Our client is interested in opening a hybrid surf shop/ice cream parlor on the the island of Oahu. Since both of the the store's primary products' sales are likely dependent on favorable weather conditions, the client has asked us to analyze a sample of of historical weather data to determine the business' viability. Using the provided SQLite database containing the weather data, we will perform statistical analysis to determine the fluctuations in conditions between extremes, comparing the months of June and December.
- The first thing we did was aggregate and temperature data for the two months, and obtain the descriptive statistics. On their face, this produces an immediately promising outlook for our client's prospective business. If we assume that people only buy ice cream on warm days, and define a warm day as above 70° fahrenheit, then our data suggests that the average temperature (74.9° in June, 71° in December) will be warm year round, though the bottom quartile of data from December falls slightly below that metric.
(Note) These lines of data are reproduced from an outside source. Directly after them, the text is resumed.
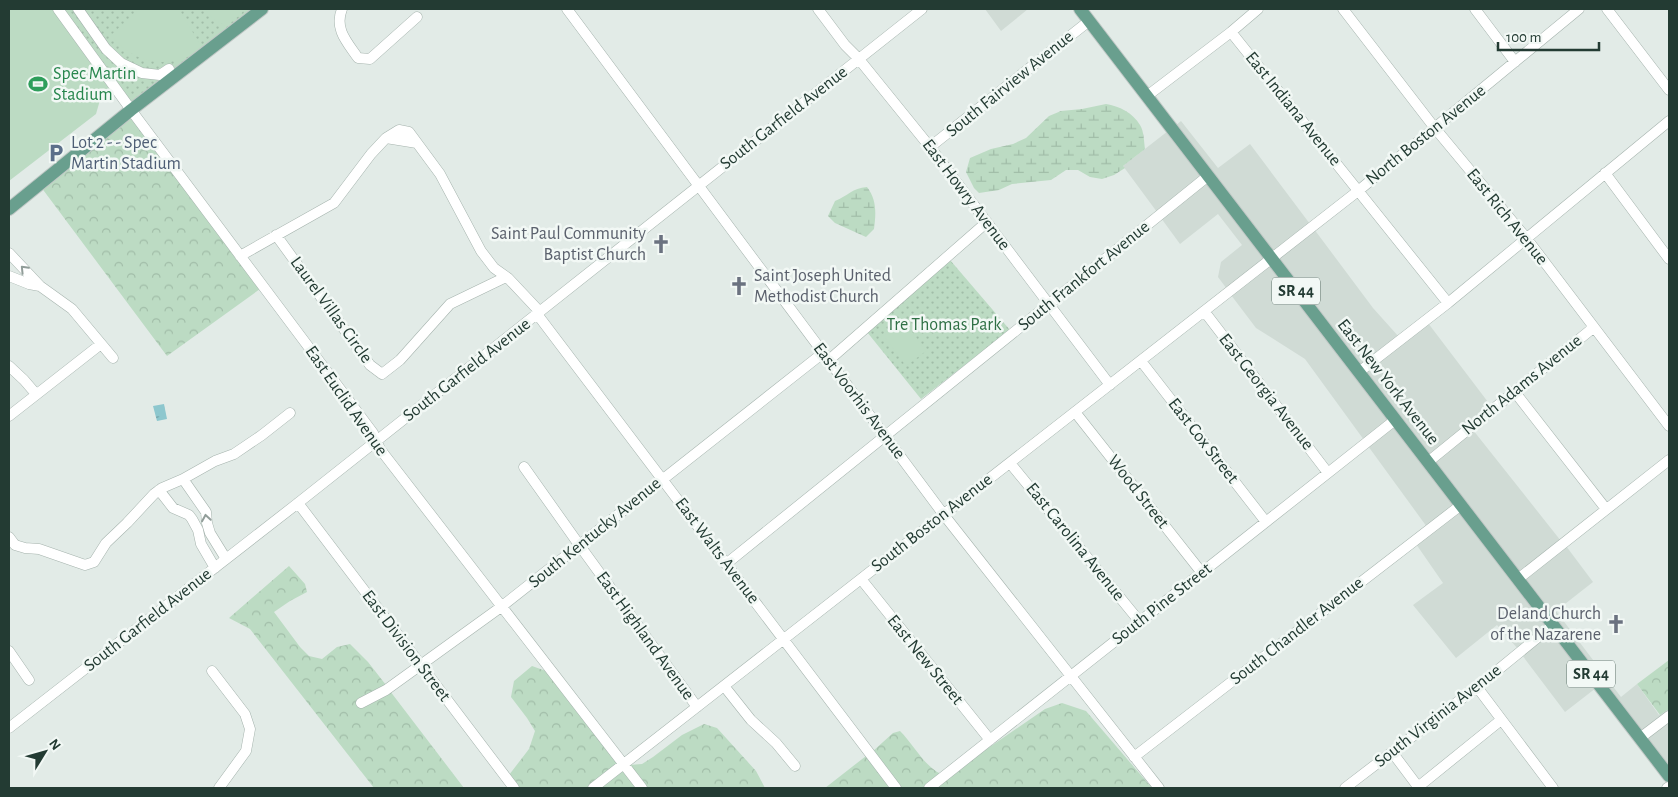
<svg xmlns="http://www.w3.org/2000/svg" width="1678" height="797" font-family="'Alegreya Sans',sans-serif">
<defs>
<pattern id="green-dots" width="8" height="8" patternUnits="userSpaceOnUse" patternTransform="scale(1.25)"><rect width="8" height="8" fill="#bcdbc3"/><path d="M2 2h.1M6 6h.1" fill="none" stroke="#a1bda8" stroke-width="1.8" stroke-linecap="round"/></pattern>
<pattern id="forest-crowns" width="20" height="18" patternUnits="userSpaceOnUse" patternTransform="scale(1.25)"><rect width="20" height="18" fill="#bcdbc3"/><path d="M2 6a3 3 0 1 1 6 0M12 15a3 3 0 1 1 6 0" fill="none" stroke="#a1bda8"/></pattern>
<pattern id="wetland-marsh" width="20" height="14" patternUnits="userSpaceOnUse" patternTransform="scale(1.25)"><rect width="20" height="14" fill="#bcdbc3"/><path d="M1 5h8M5 5V1M11 12h8M15 12V8" fill="none" stroke="#a1bda8"/></pattern>
<pattern id="water-ripples" width="26" height="14" patternUnits="userSpaceOnUse" patternTransform="scale(1.25)"><rect width="26" height="14" fill="#8dc7ce"/><path d="M2 4q2-2 4 0t4 0M15 11q2-2 4 0t4 0" fill="none" stroke="#73a3a8"/></pattern>
</defs>
<rect width="100%" height="100%" fill="#e2ebe7"/>
<path fill="#d0dbd5" d="M985 9H1028L1001 31Z
M1181 121 1218 168 1250 144 1310 224 1272 253 1175 126Z
M1168 131 1203 175 1157 212 1123 166Z
M1207 181 1266 258 1227 289 1218 277 1221 262 1242 245 1218 214 1180 244 1161 218Z
M1314 229 1373 308 1399 337 1360 367 1277 259Z
M1271 264 1390 420 1364 440 1305 359 1256 328 1231 295Z
M1428 323 1491 406 1429 457 1364 373Z
M1395 425 1456 505 1427 527 1368 446Z
M1473 430 1561 541 1519 574 1433 462Z
M1460 510 1548 624 1518 649 1497 625 1456 658 1413 605 1443 583 1416 544Z
M1566 546 1593 582 1556 611 1621 697 1637 684 1659 715 1669 709V714L1641 733 1523 580Z
M1552 630 1596 688 1565 712 1522 655Z
M1669 723V770L1645 739Z"/>
<path fill="url(#green-dots)" d="M63 9H257L132 105Z
M950 260 1010 330 921 399 867 332Z"/>
<path fill="url(#forest-crowns)" d="M130 115 260 289 167 356 41 187Z
M289 566 305 584 307 592 290 601 274 612 300 647 309 656 322 659 337 647 350 644 368 662 386 685 356 702 359 708 390 691 464 788H374L250 629 229 618Z
M1669 660V709L1660 715 1637 684Z
M532 666 546 671 618 764 588 788H519L509 775 529 749 535 731 527 718 511 697 514 681Z
M1062 703 1086 711 1152 788H935L968 762 1045 709Z
M704 724 717 728 756 771 765 788H647L629 765 642 764 653 757 682 735Z
M900 731C914 745 924 766 941 774L924 788H902L872 752 893 733Z
M866 756 891 788H825Z
M623 770 637 788H599Z"/>
<path fill="url(#wetland-marsh)" d="M1106 104C1119 106 1133 113 1140 125 1144 131 1144 142 1145 149L1123 166 1125 168 1114 175 1102 179 1090 177 1078 170H1066L1051 180 1012 184 999 190 979 193 974 188 966 172 970 158 991 149 1013 144 1026 138 1049 116 1061 111 1082 109Z
M867 187C877 200 876 214 874 229L866 237 835 223 828 216 835 201C848 196 852 188 867 187Z"/>
<path fill="#bcdbc3" d="M9 9H52L111 91 100 100 96 114 9 181Z
M140 9H179L202 48C180 66 148 67 125 49 120 45 116 40 111 35Z
M205 9H245L240 15 226 26 213 19Z
M905 322 926 351 906 366 884 336Z"/>
<path fill="url(#water-ripples)" d="M164 404 167 419 157 421 153 406Z"/>
<g fill="none" stroke-linecap="round" stroke-linejoin="round">
<g stroke="#a5b3ad" stroke-width="11">
<path id="minor" d="M58 9 137 118 373 433 380 449 642 788
M78 9 106 49 121 63 142 73 160 75 169 69
M342 9C334 29 347 42 358 58L370 59 417 17
M567 9 944 515 1159 788
M818 9 845 45 858 58 930 147 1110 385
M1343 9 1434 127 1527 239 1669 426
M1475 9 1515 62
M1607 9 1669 90
M1231 32 1448 303
M1147 96 1231 32 1258 9
M386 138 417 143
M930 147 1089 21
M1605 173 1669 259
M276 235 370 365 382 374 400 360 450 304 506 277
M9 253 40 286 29 284 9 276
M240 256 334 203 371 154 386 138 399 130 409 132 440 174 481 251 494 268 508 278 540 312
M40 286 72 309 113 358
M1204 311 1328 473
M537 314 896 788
M829 360 987 222
M1141 361 1266 522
M9 366 24 380 36 394
M1359 372 1448 303 1669 121
M1514 391 1606 509
M1075 412 1202 573
M9 416 101 344
M1428 462 1593 328
M1010 463 1140 622
M524 467 580 546 697 707
M183 479 206 512 207 523 210 533 226 559
M159 490 173 508 189 515 192 519 198 530 201 544 215 568
M298 503 514 788
M9 537 15 545 25 548 39 549 85 565 94 562 106 543 127 523 154 494 162 488 183 479 215 461 234 454 262 435 290 413
M726 564 1208 176
M861 579 990 740
M1518 579 1669 460
M9 651 29 680
M212 671 245 714 250 729 246 751 219 788
M724 686 751 720 776 743 795 766
M1477 687 1553 788
M361 703 386 690 501 607 823 353
M9 728 298 503 922 9
M1640 738 1669 716
M1392 752 1419 788
M1134 757 1461 505
M1418 787 1501 720
M593 788 1358 191 1579 9
M929 788 1395 420
M1345 788 1477 687 1553 625
M1667 788 1669 787"/>
</g>
<g stroke="#c1c8c6" stroke-width="14">
<path id="major" d="M1080 9 1669 776
M9 209 131 110 262 9"/>
</g>
<use href="#minor" stroke="#fff" stroke-width="10"/>
<use href="#major" stroke="#699f8e" stroke-width="12"/>
</g>
<defs><path id="oneway-chevron" d="M-2-3.5L2.5 0L-2 3.5" fill="none" stroke-width="1.6" stroke-linecap="round" stroke-linejoin="round" transform="scale(1.25)"/></defs>
<g stroke="#919d99">
<use href="#oneway-chevron" transform="translate(24 269) rotate(-134)"/>
<use href="#oneway-chevron" transform="translate(206 518) rotate(-99)"/>
</g>
<defs>
<g id="stadium-bare" transform="scale(1.5)"><path d="M0-5a6.5 5 0 1 0 0 10a6.5 5 0 1 0 0-10ZM-3.5-1.8h7v3.6h-7Z" fill="#2e9e5b" stroke="#f2f8f5" stroke-width="2.5" paint-order="stroke"/></g>
<g id="parking-bare" transform="scale(1.5)"><path d="M-3.5-5.5H1a3.5 3.5 0 0 1 0 7H-1V5.5H-3.5ZM-1-3.4V-.6H.8a1.4 1.4 0 0 0 0-2.8Z" fill="#5c6f8a" stroke="#f2f8f5" stroke-width="2.5" paint-order="stroke"/></g>
<g id="church-bare" transform="scale(1.5)"><path d="M-1.2-6h2.4v3.5h3.3v2.4h-3.3V6h-2.4V-.1h-3.3v-2.4h3.3Z" fill="#6b7280" stroke="#f2f8f5" stroke-width="2.5" paint-order="stroke"/></g>
</defs>
<g fill-rule="evenodd">
<use href="#stadium-bare" x="38" y="84"/>
<use href="#parking-bare" x="56" y="153"/>
<use href="#church-bare" x="661" y="244"/>
<use href="#church-bare" x="739" y="286"/>
<use href="#church-bare" x="1616" y="624"/>
</g>
<g text-anchor="middle" dominant-baseline="central" stroke-width="5" stroke-linejoin="round" paint-order="stroke">
<g fill="#f2f8f5" stroke="#61746d" stroke-width="1">
<rect x="1272" y="277.5" width="48" height="27" rx="4"/>
<rect x="1567" y="660.5" width="48" height="27" rx="4"/>
</g>
<g font-size="16" font-weight="bold" fill="#233b33">
<text x="1296" y="291">SR 44</text>
<text x="1591" y="674">SR 44</text>
</g>
<g font-size="18" fill="#27864d" stroke="#f2f8f5" text-anchor="start">
<text x="53" y="74">Spec Martin<tspan x="53" dy="21">Stadium</tspan></text>
</g>
<g font-size="18" fill="#233b33" stroke="#f2f8f5">
<text transform="translate(1010 84) rotate(-39)">South Fairview Avenue</text>
<text transform="translate(1293 109) rotate(51)">East Indiana Avenue</text>
<text transform="translate(784 118) rotate(-38)">South Garfield Avenue</text>
<text transform="translate(1426 135) rotate(-39)">North Boston Avenue</text>
<text transform="translate(966 195) rotate(53)">East Howry Avenue</text>
<text transform="translate(1507 217) rotate(51)">East Rich Avenue</text>
<text transform="translate(1084 276) rotate(-39)">South Frankfort Avenue</text>
<text transform="translate(331 310) rotate(54)">Laurel Villas Circle</text>
<text transform="translate(467 370) rotate(-38)">South Garfield Avenue</text>
<text transform="translate(1388 382) rotate(52)">East New York Avenue</text>
<text transform="translate(1522 385) rotate(-39)">North Adams Avenue</text>
<text transform="translate(1266 392) rotate(52)">East Georgia Avenue</text>
<text transform="translate(346 401) rotate(55)">East Euclid Avenue</text>
<text transform="translate(859 401) rotate(53)">East Voorhis Avenue</text>
<text transform="translate(1203 441) rotate(52)">East Cox Street</text>
<text transform="translate(1138 492) rotate(52)">Wood Street</text>
<text transform="translate(932 523) rotate(-38)">South Boston Avenue</text>
<text transform="translate(595 533) rotate(-39)">South Kentucky Avenue</text>
<text transform="translate(1075 542) rotate(51)">East Carolina Avenue</text>
<text transform="translate(717 551) rotate(53)">East Walts Avenue</text>
<text transform="translate(1162 604) rotate(-38)">South Pine Street</text>
<text transform="translate(148 620) rotate(-38)">South Garfield Avenue</text>
<text transform="translate(1297 631) rotate(-38)">South Chandler Avenue</text>
<text transform="translate(645 636) rotate(54)">East Highland Avenue</text>
<text transform="translate(406 646) rotate(53)">East Division Street</text>
<text transform="translate(925 660) rotate(51)">East New Street</text>
<text transform="translate(1438 716) rotate(-38)">South Virginia Avenue</text>
</g>
<g font-size="18" fill="#4e5e75" stroke="#f2f8f5" text-anchor="start">
<text x="71" y="143">Lot 2 - - Spec<tspan x="71" dy="21">Martin Stadium</tspan></text>
</g>
<g font-size="18" fill="#5b616d" stroke="#f2f8f5" text-anchor="end">
<text x="646" y="234">Saint Paul Community<tspan x="646" dy="21">Baptist Church</tspan></text>
<text x="754" y="276" text-anchor="start">Saint Joseph United<tspan x="754" dy="21">Methodist Church</tspan></text>
<text x="1601" y="614">Deland Church<tspan x="1601" dy="21">of the Nazarene</tspan></text>
</g>
<g font-size="18" fill="#2f7045" stroke="#f2f8f5">
<text x="944" y="325">Tre Thomas Park</text>
</g>
</g>
<rect width="1678" height="797" fill="none" stroke="#233b33" stroke-width="20"/>
<g transform="translate(45 752) rotate(53)" stroke="#f2f8f5" stroke-width="4" paint-order="stroke">
<path d="M0-4L9 19L0 12L-9 19Z" fill="#233b33"/>
<text y="-8" font-size="14" font-weight="bold" text-anchor="middle" fill="#233b33">N</text>
</g>
<path d="M1498 42v8h101v-8" fill="none" stroke="#233b33" stroke-width="2.5"/>
<text x="1506" y="42" font-size="15" fill="#233b33" stroke="#f2f8f5" stroke-width="4" paint-order="stroke">100 m</text>
</svg>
- We created histograms for the temperature data from the two months, to make sure our averages are dependable and to see what the most commonly observed temperatures were. Again, this produced promising data, showing the highest frequency of observed temperatures were north of our margin for favorable temperatures. However, our client is rightly concerned that rainfall (or the absence thereof) may play an important factor in the store's constancy of sales...
- A second analysis was performed on the weather data to include statistical information regarding the frequency and volume of rainfall on Oahu. By comparing the data, we see that the average rainfall is significantly higher in December than it is in the month of June. While the average temperature may still be favorable, we assume that far fewer people will be surfing and eating ice cream while it's raining. However, Oahu has a tropical climate, and rainfall often doesn't last long during the day. To provide our client with a more robust understanding of the conditions, we'll create histograms for the precipitation data and linear regression models to explore correlation between temperature and rainfall.
- Our linear regression models suggest only a very slight correlation between temperature and rainfall. While it does appear that there is a very subtle fall in the average rainfall as temperature increases, we see some of our highest rainfall values during what would otherwise be considered favorable temperatures. Part of that could be because more instance of those common temperatures are observed, so let's take a look at a few histograms to see how frequently rain is observed in our client's business area:
- Though Oahu has a tropical climate, with areas of rainforest, we can deduce from these histograms that it is NOT raining most of the time. While the volume of rainfall is decently higher in December, the frequency of that rainfall seems to only marginally higher.
- The data suggests that our client's business is a sound investment. While it does rain harder and slightly more often in December, the average temperature stays optimal year round. The additional rain will impact business in December, but if our predictive weather models stay accurate, the impact will be negligable. It rains 195 days out of the year in Oahu, but usually only for brief periods during otherwise beautiful days. If anything, brief tropical rain might actually help the clients business by pushing people into stores to wait while the rain passes, though our data provides no insight into this.